Biden labors under the misapprehension that this is going to be passed on to the executives at Exxon.
He, like many Democrats, hears a hypothetical ExxonMobil tycoon in a top hat and monocle rasping: “Biden’s finally put an end to the gravy train. I’m going to have to hold off on the yachts for the next few years.” Then our hypothetical executive lights his Dunhill with a $20 bill instead of his usual $100.
What Biden should hear instead is the creaking of ladders going up in front of gas station price boards from sea to shining sea, as station attendants begin taking down the three in front and replacing it with a four.
That’s one wand Biden is planning to wave, but he has plenty more — particularly when it comes to America’s energy independence.
On his first day in office, he waved a wand and made the Keystone XL Pipeline go away. Another wand seems to be stuck at the moment; while the administration tried banning new oil and gas leases on federal lands and waters, that move was struck down by a judge last month.
The irony is that as the Biden administration looks to diminish our own capacity to produce energy, it has been encouraging OPEC nations to increase theirs.

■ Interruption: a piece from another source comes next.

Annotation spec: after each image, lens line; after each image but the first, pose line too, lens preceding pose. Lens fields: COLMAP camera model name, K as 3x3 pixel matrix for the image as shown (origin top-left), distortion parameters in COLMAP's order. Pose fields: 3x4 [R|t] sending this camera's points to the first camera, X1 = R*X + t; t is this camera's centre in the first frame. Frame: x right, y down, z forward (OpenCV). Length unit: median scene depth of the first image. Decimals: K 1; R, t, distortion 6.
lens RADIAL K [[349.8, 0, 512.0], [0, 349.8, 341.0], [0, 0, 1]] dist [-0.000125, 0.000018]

On Monday, after OPEC talks stalled on production curbs, the White House announced it has been “engaged with relevant capitals to urge a compromise solution that will allow proposed production increases to move forward,” Reuters reported.
This is a short-term answer to the Biden administration’s problem.

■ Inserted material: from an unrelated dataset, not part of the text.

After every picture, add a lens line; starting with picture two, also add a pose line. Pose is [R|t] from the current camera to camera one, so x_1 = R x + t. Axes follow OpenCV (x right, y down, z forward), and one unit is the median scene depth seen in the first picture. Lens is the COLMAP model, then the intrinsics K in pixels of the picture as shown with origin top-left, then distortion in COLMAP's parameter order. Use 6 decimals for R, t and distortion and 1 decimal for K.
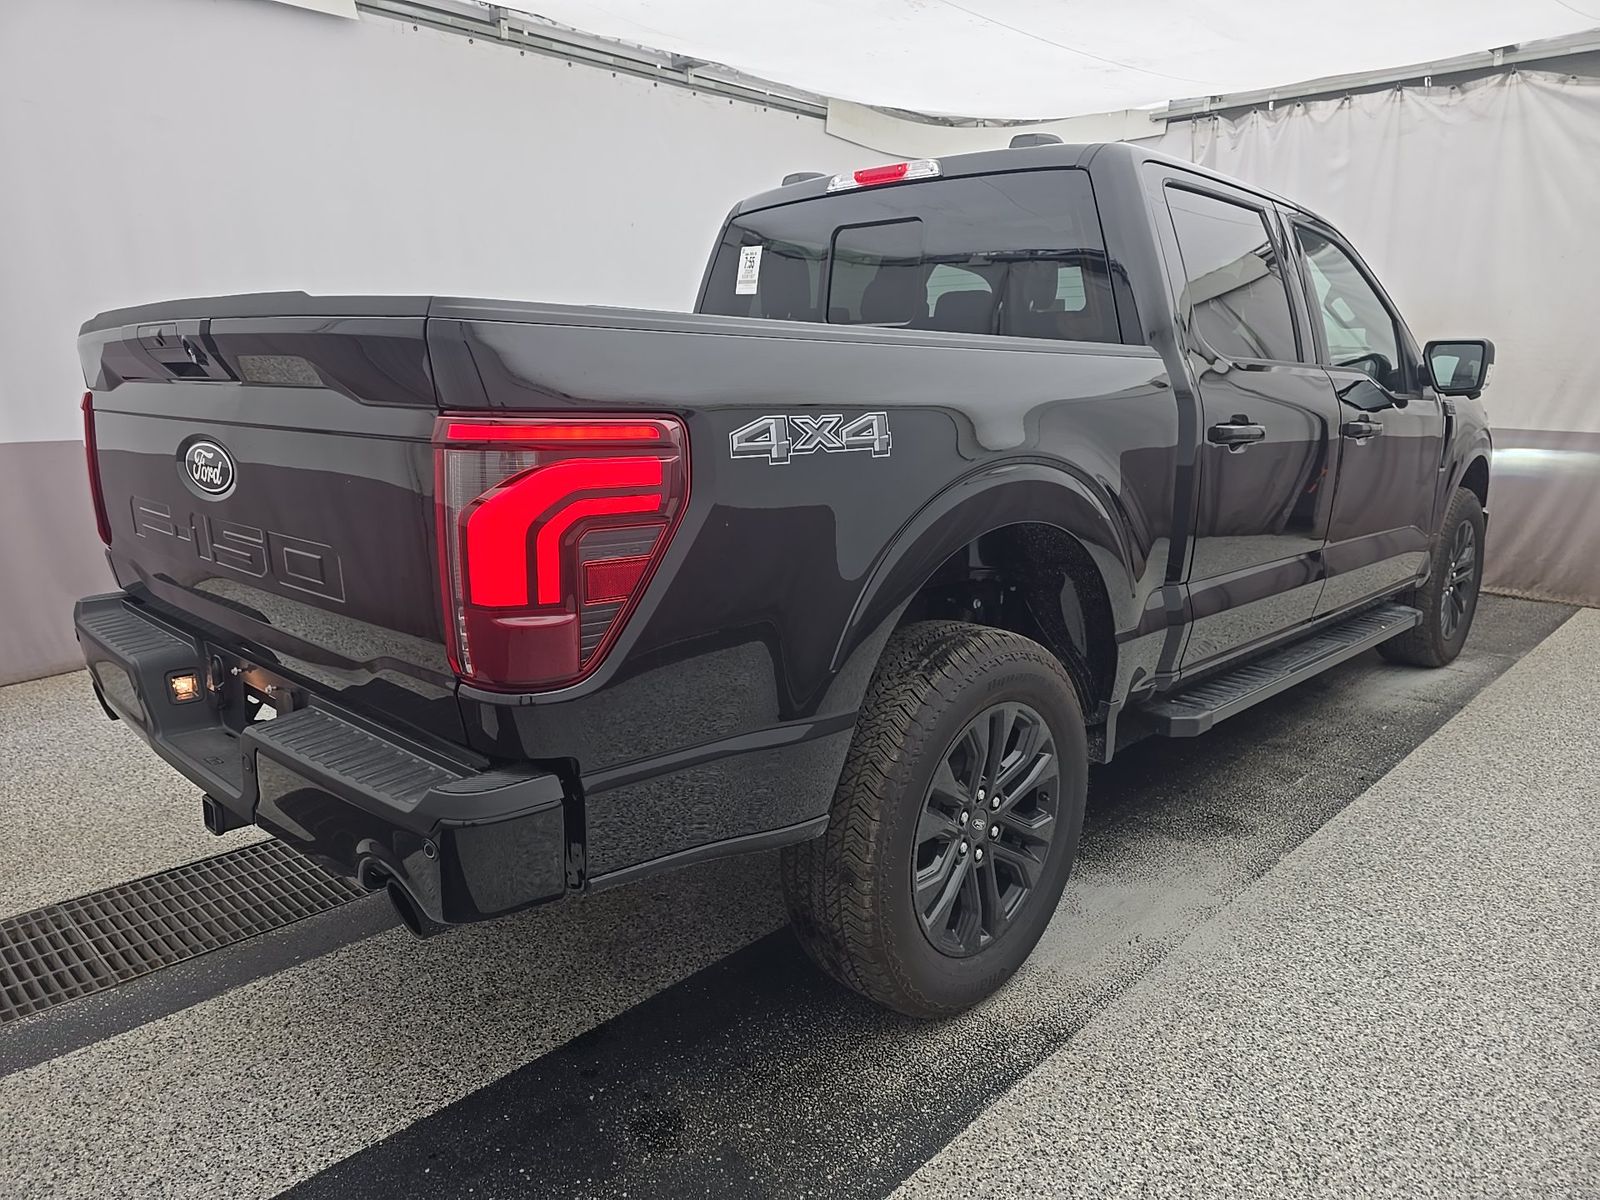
lens RADIAL K [[1074.4, 0, 800.0], [0, 1074.4, 600.0], [0, 0, 1]] dist [0.047659, -0.039382]
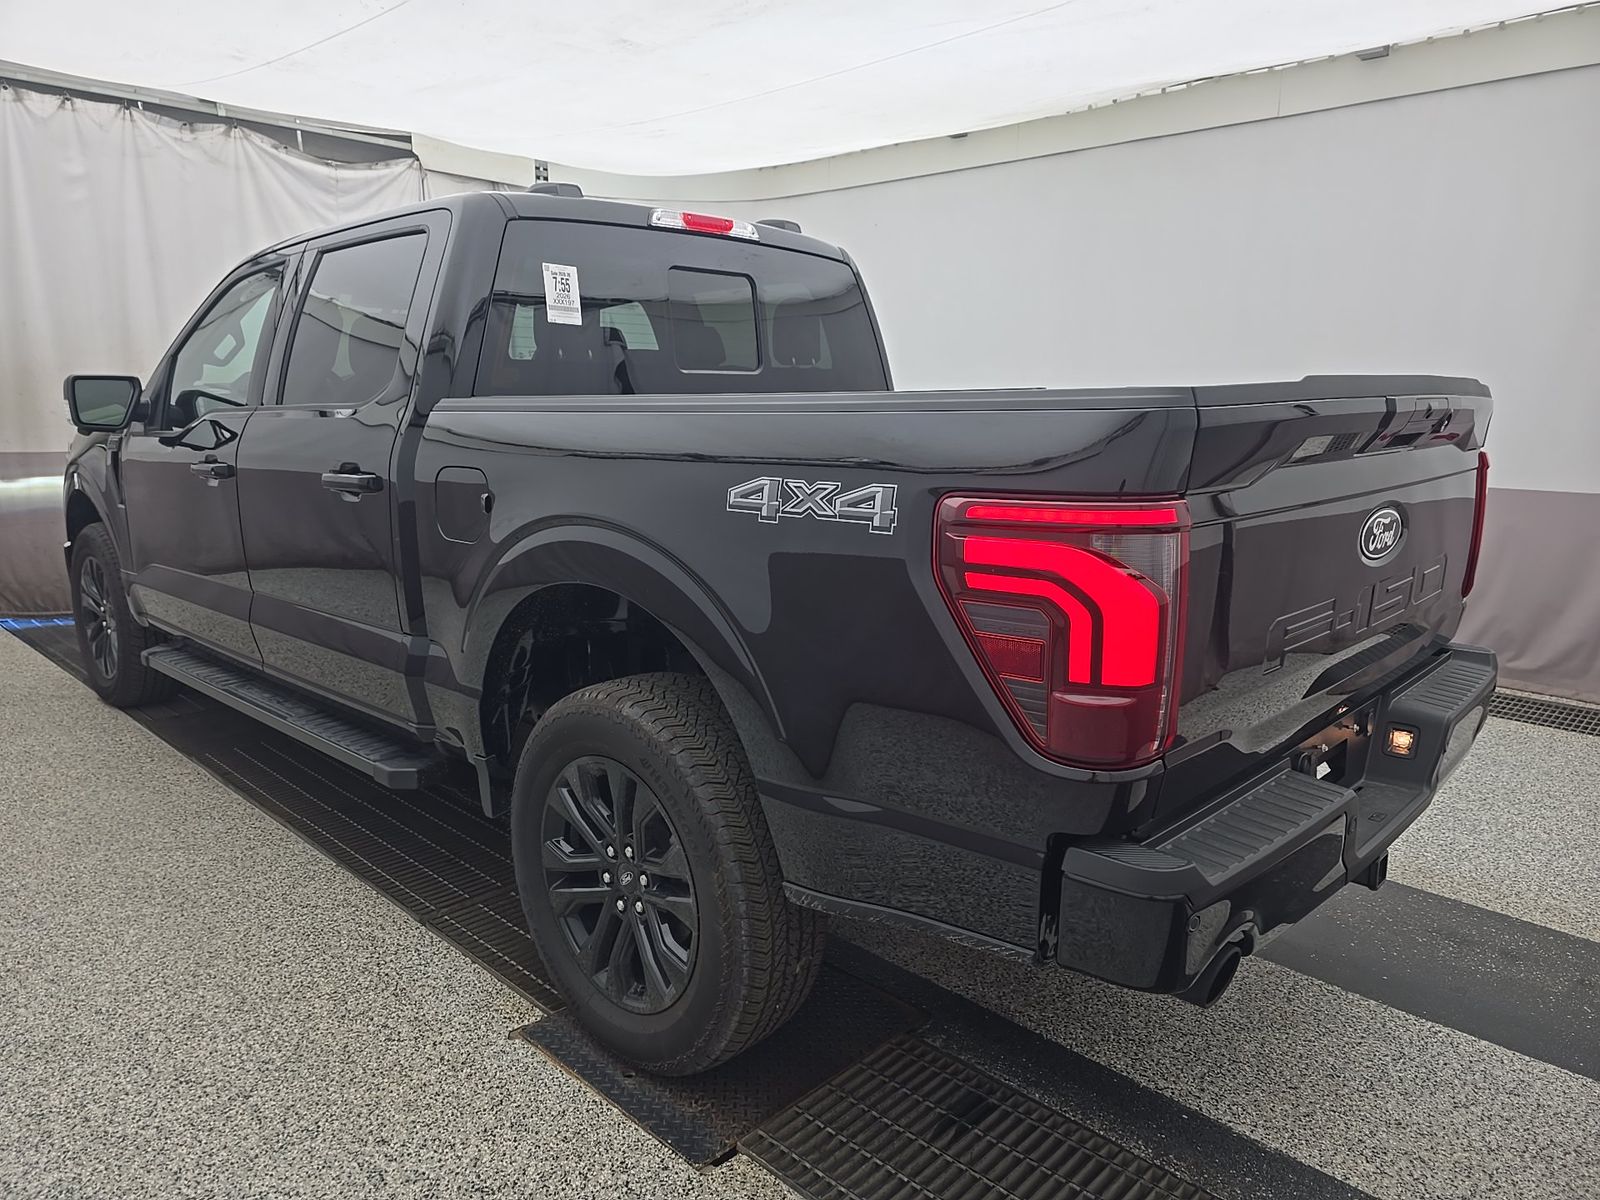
lens RADIAL K [[1074.4, 0, 800.0], [0, 1074.4, 600.0], [0, 0, 1]] dist [0.047659, -0.039382]
pose [[0.001033, -0.195744, 0.980654, -0.518818], [0.203404, 0.960195, 0.191446, -0.122529], [-0.979094, 0.199271, 0.040807, 0.500046]]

Long term, gas prices are going up, especially if Biden follows through with waving his biggest wand: the 50 percent reduction in carbon emissions he promised when he re-entered the Paris climate agreement. If the White House moves toward that goal in earnest, $3 gas will seem positively quaint.
If the president had Matt Egan’s magic wand to reduce gas prices, he might half-heartedly wave it to make public discontent go away for a little while.
However, we need to realize that expensive gas is a feature, not a bug, of Biden’s energy agenda. The worst is yet to come.